Aslında burada tek suçlu siyasetçiler, sivil toplum kuruluşları başkanları ve ilimizi yönetenler değil. Bende suçluyum. Yıllardır “Kırşehir Çiğdem” Gazetesindeki köşemde Kırşehir’in sorunlarını yazarım. Türkçeyi iyi mi kullanamadım, kelimeleri bir araya getirerek anlaşılır şekilde mi yazamadım orasını bilemiyorum ama tek bildiğim ben bu işi yapamıyorum. Kırşehir’i iyi anlatamamışım, birilerinin kafasının ve beyninin içerisine sokamamışım Kırşehir’in derdini. Ne yaptıysam olmadı. Başaramadım hayalini kurduğum iş alanlarının olduğu, demir yolu ağının döşendiği, hızlı trenin geldiği, çeşitli yatırımların yapıldığı, insanların Kırşehir’i terk etmediği, sosyal alanların, parkların, spor merkezlerinin olduğu, herkesin güzel ve keyifli vakit geçireceği Kırşehir için gerekeni yazamamış ve yapamamışım.
Bu bakımdan kendimi çok sorumlu ve suçlu hissediyor, Kırşehir ve Kırşehir insanından özür diliyorum.
Bazen de acaba Kırşehir'in gelişememesinde ve tüm bu olumsuz etkenlerde benim sol elimi kullanmam, yazıyı sol elimle yazıp, yemeği sol elle yemem, gençliğimde Kırşehirspor’da oynadığım yıllarda topu sol ayağımla oynamam etken olabilir mi? diye düşündüğüm de oluyor.
Belki de bu sezon Kırşehirspor’un aldığı kötü sonuçlar geçmişte benim Kırşehirspor’da sol ayakla futbol oynamamdan da olabilir.

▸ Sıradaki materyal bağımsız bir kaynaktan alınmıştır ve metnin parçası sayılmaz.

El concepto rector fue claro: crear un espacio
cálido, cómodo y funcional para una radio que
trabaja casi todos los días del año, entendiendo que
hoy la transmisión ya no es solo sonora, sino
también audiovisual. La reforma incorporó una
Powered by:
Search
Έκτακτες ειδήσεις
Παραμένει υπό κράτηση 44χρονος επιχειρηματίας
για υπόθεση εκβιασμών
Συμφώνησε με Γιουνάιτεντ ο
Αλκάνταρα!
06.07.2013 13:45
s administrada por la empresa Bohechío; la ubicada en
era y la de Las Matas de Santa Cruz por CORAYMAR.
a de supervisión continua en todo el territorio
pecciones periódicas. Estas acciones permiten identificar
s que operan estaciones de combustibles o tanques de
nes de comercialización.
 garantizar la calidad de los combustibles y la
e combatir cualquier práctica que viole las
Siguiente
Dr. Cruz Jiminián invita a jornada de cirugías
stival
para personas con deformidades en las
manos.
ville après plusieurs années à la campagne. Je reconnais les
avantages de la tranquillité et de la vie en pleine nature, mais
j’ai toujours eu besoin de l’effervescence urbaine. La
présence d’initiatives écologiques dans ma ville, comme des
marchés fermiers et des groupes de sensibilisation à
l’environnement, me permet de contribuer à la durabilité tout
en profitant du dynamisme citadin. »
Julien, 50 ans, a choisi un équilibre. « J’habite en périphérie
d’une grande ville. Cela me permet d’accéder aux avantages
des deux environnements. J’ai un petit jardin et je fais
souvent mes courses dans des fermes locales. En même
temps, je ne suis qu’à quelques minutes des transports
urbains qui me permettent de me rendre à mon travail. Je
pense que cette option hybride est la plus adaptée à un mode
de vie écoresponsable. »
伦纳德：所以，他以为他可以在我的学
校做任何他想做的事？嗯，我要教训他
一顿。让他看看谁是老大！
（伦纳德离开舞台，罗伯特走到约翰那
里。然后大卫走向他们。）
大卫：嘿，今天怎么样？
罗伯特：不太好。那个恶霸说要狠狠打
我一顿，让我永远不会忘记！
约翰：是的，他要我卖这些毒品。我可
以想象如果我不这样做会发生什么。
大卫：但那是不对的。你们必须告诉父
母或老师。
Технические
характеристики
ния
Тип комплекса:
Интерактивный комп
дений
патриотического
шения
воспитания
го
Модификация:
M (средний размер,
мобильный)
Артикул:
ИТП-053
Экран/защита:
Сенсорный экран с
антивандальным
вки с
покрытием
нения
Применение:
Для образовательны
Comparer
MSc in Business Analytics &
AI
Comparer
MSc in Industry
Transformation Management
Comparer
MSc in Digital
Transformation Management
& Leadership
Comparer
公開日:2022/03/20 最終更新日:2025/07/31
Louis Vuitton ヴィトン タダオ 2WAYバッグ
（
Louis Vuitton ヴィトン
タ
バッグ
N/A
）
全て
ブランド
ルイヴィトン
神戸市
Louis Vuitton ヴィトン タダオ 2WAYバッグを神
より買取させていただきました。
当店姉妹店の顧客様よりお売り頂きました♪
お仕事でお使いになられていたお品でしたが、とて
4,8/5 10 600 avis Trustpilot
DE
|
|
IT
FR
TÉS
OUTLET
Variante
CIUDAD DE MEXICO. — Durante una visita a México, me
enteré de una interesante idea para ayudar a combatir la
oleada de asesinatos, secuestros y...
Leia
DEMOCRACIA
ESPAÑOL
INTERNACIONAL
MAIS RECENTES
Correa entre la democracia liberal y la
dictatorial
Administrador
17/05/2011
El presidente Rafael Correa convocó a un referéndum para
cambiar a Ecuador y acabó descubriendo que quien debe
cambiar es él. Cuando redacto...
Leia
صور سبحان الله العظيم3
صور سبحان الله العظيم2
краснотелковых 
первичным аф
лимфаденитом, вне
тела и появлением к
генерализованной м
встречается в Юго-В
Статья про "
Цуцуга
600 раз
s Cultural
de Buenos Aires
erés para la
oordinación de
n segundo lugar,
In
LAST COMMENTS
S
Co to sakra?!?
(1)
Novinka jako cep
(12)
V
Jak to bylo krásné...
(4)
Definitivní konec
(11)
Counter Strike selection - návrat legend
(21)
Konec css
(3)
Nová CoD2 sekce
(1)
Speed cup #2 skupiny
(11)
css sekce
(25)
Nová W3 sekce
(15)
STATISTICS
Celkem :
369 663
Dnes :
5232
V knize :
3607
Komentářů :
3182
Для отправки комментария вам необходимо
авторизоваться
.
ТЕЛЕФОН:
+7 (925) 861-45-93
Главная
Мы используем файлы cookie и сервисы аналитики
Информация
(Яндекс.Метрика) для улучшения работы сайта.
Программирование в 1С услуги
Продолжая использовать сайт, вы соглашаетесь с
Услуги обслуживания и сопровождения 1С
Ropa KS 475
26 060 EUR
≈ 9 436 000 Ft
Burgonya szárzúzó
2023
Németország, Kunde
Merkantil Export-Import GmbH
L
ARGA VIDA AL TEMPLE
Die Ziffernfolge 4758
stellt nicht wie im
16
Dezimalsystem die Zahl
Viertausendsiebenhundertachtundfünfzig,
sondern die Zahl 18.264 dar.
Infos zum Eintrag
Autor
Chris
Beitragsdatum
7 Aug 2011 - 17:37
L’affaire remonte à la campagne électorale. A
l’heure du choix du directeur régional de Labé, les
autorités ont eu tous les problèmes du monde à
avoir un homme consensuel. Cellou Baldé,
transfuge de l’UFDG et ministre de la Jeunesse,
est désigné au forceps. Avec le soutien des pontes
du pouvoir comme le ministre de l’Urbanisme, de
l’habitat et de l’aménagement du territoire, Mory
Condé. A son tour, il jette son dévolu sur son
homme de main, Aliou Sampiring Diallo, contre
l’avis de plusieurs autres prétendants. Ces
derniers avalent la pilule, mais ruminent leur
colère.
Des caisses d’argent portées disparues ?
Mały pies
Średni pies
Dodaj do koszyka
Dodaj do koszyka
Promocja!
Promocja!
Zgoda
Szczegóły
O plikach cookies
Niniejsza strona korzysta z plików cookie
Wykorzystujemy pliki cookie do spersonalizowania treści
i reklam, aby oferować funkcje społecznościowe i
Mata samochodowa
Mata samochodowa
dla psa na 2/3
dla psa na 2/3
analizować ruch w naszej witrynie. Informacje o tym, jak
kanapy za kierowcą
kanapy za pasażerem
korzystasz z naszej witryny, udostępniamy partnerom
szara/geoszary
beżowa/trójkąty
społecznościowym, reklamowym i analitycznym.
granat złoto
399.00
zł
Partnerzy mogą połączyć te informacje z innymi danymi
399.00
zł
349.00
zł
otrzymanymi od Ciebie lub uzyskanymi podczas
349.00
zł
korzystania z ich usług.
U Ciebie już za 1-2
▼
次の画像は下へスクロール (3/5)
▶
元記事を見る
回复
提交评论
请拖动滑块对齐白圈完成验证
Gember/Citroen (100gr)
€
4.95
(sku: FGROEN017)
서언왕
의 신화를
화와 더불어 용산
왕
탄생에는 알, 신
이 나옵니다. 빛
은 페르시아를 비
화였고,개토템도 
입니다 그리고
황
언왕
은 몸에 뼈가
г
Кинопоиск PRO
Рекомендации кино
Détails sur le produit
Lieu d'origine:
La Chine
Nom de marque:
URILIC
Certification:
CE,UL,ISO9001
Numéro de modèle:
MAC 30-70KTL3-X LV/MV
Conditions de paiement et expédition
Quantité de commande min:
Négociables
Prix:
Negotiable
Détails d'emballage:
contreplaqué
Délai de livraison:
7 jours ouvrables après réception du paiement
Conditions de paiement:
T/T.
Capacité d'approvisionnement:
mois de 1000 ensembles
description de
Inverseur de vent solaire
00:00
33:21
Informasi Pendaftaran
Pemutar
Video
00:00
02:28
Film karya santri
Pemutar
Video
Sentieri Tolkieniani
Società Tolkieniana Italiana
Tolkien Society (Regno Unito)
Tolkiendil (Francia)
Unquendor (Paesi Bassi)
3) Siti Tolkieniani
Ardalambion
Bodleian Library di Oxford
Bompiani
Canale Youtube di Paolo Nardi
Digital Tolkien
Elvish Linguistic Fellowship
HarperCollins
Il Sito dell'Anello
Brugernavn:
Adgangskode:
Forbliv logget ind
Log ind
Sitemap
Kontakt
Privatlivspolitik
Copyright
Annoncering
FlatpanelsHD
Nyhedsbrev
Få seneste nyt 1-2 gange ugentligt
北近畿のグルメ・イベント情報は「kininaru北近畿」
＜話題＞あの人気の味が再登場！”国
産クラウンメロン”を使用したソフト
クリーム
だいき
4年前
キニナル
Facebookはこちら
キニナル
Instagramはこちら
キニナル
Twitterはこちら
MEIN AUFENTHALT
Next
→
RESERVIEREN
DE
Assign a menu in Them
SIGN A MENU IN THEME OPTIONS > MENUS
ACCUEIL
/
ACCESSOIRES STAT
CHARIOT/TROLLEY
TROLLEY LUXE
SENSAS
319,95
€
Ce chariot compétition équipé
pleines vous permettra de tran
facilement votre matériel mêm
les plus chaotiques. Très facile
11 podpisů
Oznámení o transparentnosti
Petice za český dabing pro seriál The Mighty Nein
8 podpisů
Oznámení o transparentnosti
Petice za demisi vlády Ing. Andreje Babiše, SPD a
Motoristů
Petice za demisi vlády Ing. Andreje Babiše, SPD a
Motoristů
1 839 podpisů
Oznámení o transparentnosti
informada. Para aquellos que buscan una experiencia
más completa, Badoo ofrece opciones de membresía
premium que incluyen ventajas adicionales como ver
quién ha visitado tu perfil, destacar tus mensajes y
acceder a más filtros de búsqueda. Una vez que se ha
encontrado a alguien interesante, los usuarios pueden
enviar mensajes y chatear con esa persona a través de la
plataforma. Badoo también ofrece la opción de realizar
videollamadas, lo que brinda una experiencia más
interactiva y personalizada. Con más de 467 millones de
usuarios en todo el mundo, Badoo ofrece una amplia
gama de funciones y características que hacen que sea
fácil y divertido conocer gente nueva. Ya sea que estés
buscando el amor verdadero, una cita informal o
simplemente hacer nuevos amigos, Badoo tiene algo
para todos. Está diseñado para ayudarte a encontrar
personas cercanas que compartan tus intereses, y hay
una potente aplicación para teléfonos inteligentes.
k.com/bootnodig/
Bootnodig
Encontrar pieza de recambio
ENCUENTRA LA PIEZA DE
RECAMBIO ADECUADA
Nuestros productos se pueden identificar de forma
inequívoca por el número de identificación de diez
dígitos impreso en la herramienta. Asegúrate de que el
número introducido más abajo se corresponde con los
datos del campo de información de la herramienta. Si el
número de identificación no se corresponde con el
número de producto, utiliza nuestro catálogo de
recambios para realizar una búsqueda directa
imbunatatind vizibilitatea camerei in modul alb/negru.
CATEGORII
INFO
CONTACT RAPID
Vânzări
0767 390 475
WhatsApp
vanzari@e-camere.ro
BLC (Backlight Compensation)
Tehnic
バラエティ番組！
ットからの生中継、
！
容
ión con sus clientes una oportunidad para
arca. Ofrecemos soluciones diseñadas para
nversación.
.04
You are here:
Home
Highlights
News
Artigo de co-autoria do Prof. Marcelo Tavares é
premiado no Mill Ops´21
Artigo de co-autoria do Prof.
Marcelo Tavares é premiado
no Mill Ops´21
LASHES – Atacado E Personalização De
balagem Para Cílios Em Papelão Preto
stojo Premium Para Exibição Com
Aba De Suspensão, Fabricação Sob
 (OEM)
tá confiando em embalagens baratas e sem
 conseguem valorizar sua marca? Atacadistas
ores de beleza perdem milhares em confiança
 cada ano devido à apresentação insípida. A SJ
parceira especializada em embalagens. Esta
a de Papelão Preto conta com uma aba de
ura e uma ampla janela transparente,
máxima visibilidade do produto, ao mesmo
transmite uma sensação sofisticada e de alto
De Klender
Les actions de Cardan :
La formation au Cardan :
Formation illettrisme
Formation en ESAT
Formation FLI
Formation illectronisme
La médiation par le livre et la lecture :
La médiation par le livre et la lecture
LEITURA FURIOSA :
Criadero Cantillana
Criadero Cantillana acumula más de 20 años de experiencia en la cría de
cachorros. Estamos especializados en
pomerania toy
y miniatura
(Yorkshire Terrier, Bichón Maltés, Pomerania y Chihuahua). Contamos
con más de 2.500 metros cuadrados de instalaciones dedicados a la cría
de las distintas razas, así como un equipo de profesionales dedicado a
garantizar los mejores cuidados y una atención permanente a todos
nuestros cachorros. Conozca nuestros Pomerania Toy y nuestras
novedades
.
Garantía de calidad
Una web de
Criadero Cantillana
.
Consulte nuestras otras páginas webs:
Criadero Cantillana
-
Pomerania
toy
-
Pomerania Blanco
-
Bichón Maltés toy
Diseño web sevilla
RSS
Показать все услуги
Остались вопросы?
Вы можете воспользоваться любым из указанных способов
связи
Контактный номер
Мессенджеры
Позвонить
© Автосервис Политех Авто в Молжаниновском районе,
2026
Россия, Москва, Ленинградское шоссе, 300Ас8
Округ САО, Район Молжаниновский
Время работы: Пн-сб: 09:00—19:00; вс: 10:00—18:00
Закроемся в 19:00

Hani kul hakkı ve faiz dahil her haltı yiyip, sol elle yemek yemeyen ama alnı secdeden kalkmayan, din tüccarlığı yaparak cennete götüren terlik satan, muska yazarak şifa dağıtan, çocuğu olmayan kadınlarda cin çıkartan dinimizi çok iyi bilen şekilci ulemalar, hacılar, hocalar, şeyhler, şıhlar sol elini kullananlar için “Şeytan, uğursuz, bereketsiz, ellerini attıkları hiçbir işten hayır gelmez, attıkları adım, yaptıkları iş, yedikleri yemek haramdır!” diyerek günah makinesi ilan ettikleri için aklıma geldi. Acaba solak olduğumdan dolayı uğursuz, bereketsiz ve şeytan olduğum için mi Kırşehir’in işi rast gitmiyor? diye düşünmeye başladım.
Eğer düşündüğüm gibiyse vay Kırşehir’in haline. Kırşehir hiç ihya olmaz.
Kısaca geçmiş yıllarda olduğu gibi 2023 yılında da Kırşehir’e hizmet gelmediği için değerlendirmedim.
2024 yılı için de Allah büyük diyelim.